Taking off despite the many hurdles

ISRO faced a hiccup during the launch of Chandrayaan-2. Space success stories across the world are punctuated by such setbacks
AMIT BANDRE
AMIT BANDRE

Chandrayaan- 2 is now safely on its way for a rendezvous with the moon. The first attempt to launch the satellite was aborted on July 15 due to a technical glitch. With corrections applied within the next few days, the GSLV Mark-III not only had a smooth sailing in the second attempt but also launched the satellite in an orbit higher than what had been planned, thus saving precious on-board fuel. Going by the history of space exploration, the initial hiccup that ISRO successfully overcame is not an outlier. It is part of the larger story of how the spectacular success of space conquest across the world is mostly punctuated by temporary setbacks.

Vikram Sarabhai, whose birth centenary falls on August 12 this year, is the pioneer who ushered India into the age of space exploration. In the 1960s, he led a team of young scientists and engineers, and in his characteristic modest style, began to launch a series of sounding rockets from Thumba near Thiruvananthapuram.

These early rockets couldcarry small experimential hardware meant for doing atmospheric science research. Compared to the behemoths weighing 640 tonnes that the GSLV launch vehicles have become today, the first sounding rockets were quite modest, less than 100 kilograms in weight. Notwithstanding their small size, lean design and functional complexity, they had their fair share of difficulties. In 1963, the first sounding rocket was launched but not before last minute hitches, ranging from launchpad to remote control malfunctioning, were rectified just in time.
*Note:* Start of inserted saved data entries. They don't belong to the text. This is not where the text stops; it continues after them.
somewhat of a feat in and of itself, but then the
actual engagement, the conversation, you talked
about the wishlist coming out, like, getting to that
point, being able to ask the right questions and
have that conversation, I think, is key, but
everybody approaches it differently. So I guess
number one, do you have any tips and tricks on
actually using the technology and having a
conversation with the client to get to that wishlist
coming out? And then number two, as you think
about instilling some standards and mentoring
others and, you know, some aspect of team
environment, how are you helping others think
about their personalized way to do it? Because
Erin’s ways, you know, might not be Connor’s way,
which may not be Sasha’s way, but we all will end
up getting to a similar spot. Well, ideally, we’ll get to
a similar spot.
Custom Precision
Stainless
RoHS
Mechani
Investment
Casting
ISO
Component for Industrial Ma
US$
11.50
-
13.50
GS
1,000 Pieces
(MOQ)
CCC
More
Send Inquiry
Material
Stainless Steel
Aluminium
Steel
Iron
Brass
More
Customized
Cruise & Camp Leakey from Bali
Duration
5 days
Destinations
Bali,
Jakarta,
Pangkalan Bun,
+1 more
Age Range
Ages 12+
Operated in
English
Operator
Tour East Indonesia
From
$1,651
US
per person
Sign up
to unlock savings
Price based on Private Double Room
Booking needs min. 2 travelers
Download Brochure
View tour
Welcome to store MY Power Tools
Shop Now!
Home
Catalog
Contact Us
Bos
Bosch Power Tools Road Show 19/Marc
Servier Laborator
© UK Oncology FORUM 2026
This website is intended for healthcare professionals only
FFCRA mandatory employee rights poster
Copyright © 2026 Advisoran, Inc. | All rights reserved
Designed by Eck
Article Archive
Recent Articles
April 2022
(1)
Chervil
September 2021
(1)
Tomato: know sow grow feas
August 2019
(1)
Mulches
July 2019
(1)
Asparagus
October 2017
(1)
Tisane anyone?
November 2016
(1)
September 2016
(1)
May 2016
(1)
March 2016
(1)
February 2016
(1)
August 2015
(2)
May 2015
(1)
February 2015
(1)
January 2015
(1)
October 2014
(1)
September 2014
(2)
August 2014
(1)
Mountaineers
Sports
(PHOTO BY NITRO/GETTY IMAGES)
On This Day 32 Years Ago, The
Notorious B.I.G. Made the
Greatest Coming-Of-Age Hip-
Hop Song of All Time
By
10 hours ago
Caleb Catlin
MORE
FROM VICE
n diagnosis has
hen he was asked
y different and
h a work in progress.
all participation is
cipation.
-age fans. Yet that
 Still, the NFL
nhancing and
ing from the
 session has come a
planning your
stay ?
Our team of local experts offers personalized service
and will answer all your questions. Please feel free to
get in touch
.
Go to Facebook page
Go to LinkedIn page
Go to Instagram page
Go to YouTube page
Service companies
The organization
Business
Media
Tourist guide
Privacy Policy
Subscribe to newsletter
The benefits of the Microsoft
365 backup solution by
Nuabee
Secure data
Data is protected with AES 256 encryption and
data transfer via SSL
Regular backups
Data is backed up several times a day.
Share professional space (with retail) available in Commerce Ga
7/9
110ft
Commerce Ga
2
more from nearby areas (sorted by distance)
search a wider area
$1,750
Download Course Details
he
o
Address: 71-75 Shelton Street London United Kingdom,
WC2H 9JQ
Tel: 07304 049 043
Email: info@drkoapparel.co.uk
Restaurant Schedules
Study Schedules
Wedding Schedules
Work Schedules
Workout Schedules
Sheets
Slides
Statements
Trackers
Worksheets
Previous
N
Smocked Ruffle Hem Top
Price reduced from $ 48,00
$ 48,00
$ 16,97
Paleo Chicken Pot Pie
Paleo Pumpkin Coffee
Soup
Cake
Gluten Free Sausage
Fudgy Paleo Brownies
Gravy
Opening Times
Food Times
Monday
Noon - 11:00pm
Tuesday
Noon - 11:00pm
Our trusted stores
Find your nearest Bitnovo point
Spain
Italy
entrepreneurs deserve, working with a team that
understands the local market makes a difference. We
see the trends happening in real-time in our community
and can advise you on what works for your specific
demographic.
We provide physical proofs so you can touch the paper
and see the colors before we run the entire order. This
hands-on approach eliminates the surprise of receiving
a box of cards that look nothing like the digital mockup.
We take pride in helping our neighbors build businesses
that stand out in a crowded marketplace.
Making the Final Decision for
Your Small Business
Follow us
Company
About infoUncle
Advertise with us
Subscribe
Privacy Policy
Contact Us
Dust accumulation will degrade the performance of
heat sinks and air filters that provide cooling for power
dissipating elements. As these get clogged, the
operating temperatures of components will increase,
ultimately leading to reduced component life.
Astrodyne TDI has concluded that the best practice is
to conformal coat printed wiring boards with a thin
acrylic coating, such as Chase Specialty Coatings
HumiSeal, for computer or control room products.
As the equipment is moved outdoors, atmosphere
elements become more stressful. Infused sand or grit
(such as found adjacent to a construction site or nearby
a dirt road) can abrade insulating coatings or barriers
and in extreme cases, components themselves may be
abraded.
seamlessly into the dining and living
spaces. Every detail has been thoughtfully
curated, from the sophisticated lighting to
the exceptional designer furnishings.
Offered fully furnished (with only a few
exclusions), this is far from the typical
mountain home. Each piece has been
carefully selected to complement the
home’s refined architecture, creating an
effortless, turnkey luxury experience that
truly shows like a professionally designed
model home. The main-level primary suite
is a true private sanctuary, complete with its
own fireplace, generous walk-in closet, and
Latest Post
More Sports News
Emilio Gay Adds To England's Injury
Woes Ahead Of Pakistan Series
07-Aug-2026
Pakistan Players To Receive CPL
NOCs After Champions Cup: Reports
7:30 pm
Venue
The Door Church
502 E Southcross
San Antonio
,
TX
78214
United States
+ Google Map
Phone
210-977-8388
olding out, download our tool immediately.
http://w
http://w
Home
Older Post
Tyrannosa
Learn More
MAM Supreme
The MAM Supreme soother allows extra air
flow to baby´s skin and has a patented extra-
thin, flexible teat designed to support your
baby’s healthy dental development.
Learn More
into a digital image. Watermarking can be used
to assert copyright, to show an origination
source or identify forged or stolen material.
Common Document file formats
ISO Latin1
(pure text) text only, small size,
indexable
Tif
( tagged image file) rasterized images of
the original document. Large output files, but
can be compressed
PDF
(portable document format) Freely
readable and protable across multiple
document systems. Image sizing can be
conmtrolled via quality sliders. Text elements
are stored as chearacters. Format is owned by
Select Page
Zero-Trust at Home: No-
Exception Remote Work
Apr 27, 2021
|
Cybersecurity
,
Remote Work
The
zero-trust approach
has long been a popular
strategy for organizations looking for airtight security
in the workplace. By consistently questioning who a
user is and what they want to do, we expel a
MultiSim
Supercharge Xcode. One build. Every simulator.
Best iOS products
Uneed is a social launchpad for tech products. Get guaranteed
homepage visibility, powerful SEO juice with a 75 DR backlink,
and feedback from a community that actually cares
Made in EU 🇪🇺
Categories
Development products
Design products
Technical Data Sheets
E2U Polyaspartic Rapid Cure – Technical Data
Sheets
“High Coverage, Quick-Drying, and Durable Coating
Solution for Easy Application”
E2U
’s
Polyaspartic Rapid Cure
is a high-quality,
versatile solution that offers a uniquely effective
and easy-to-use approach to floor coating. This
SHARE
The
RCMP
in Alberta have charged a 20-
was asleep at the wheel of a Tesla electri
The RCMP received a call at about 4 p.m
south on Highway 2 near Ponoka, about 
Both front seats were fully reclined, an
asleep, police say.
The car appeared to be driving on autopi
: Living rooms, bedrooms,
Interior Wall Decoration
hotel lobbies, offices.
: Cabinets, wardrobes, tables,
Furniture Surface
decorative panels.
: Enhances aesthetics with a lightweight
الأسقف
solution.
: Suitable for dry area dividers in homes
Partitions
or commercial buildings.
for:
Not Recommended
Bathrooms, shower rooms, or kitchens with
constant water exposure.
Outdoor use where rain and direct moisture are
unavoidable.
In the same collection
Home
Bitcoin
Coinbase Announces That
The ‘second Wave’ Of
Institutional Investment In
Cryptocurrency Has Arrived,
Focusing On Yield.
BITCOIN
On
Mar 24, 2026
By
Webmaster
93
More dramatic was the run-up to the first successful launch of indigenous launch vehicle SLV-3 by ISRO in July 1980. A little before the launch, the cables that tied the rocket to the ground, operated through remote controls, failed to unhinge and could have prevented the rocket from taking off. Finally, one of the technicians undertook the risky job of manually detaching the chains from the ready-to- fire rocket. This was the first successful launch that came onlymonths after the previous attempt in 1979 had failed.

Last month, the world marked the 50 years since humans first set foot on the moon. Reflecting the perilous nature of this adventure, the then US President Richard Nixon even had a speech prepared in case of an unexpected disaster: “Fate has ordained that the men who went to the moon to explore in peace will stay on the moon to rest in peace.” This speech was never used as the three men aboard the Apollo 11 spacecraft returned safely back to the earth.

But the mission was not without its edge-ofthe- seat tense moments. The lunar module Eagle, which actually landed on the moon, was commanded by Neil Armstrong. As the Eagle detached from Apollo 11 to descend towards the lunar surface, a small excess pressure gave Eagle the extra boost to go well beyond the planned landing site by nearly six kilometres. Not only did the plans go awry, to make matters worse, Eagle was also running low on fuel.

Tense moments at the control centre in Houston finally gave way to relief when, with only about 30 seconds of fuel left, Armstrong’s voice came alive, “Houston, Tranquility Base here, The Eagle has landed.” Almost 90 years ago, in 1926, the American physicist and engineer Robert Goddard successfully launched the world’s first rocket with liquid fuel in Massachusetts in the United States. The first rocket flew for only a few seconds before it crashed to the ground.

Goddard thought of failures as “valuable negative information”, an idea that was to become a basic lesson in space flight experimentation world over. In the early part of the 20th century, not everyone agreed with Goddard, and his repeated failures with improvised rockets did not inspire confidence. His pioneering ideas were criticised and even ridiculed as being impractical and violating the laws of physics. As an editorial in The New York Times in 1920 put it, Goddard’s idea of going into outer space presents “a severe strain on the credulity” for its lack of understanding of physics principles taught routinely in schools.

Hundreds of trials and modifications later, lasting over the next 15 years, Goddard’s rockets reached altitudes of several kilometres. Finally, when Neil Armstrong set out for the moon in 1969, The New York Times published a correction regretting the error in its 1920 editorial. In a few weeks from now, India’s moon landing module Vikram is expected to land on the moon’s surface. From the days when sounding rockets were carried to launch pads on bullock carts to preparing to launch humans into outer space by Indian rockets, it is an achievement that would not have been possible without the valuable lessons that failures have taught in the process.

As Robert Goddard, a veteran of many failed attempts, said, “work that is finally successful is the result of a series of unsuccessful tests in which difficulties are gradually eliminated”. This possibly has lessons for life but nowhere is it truer than in the case of rocket launches.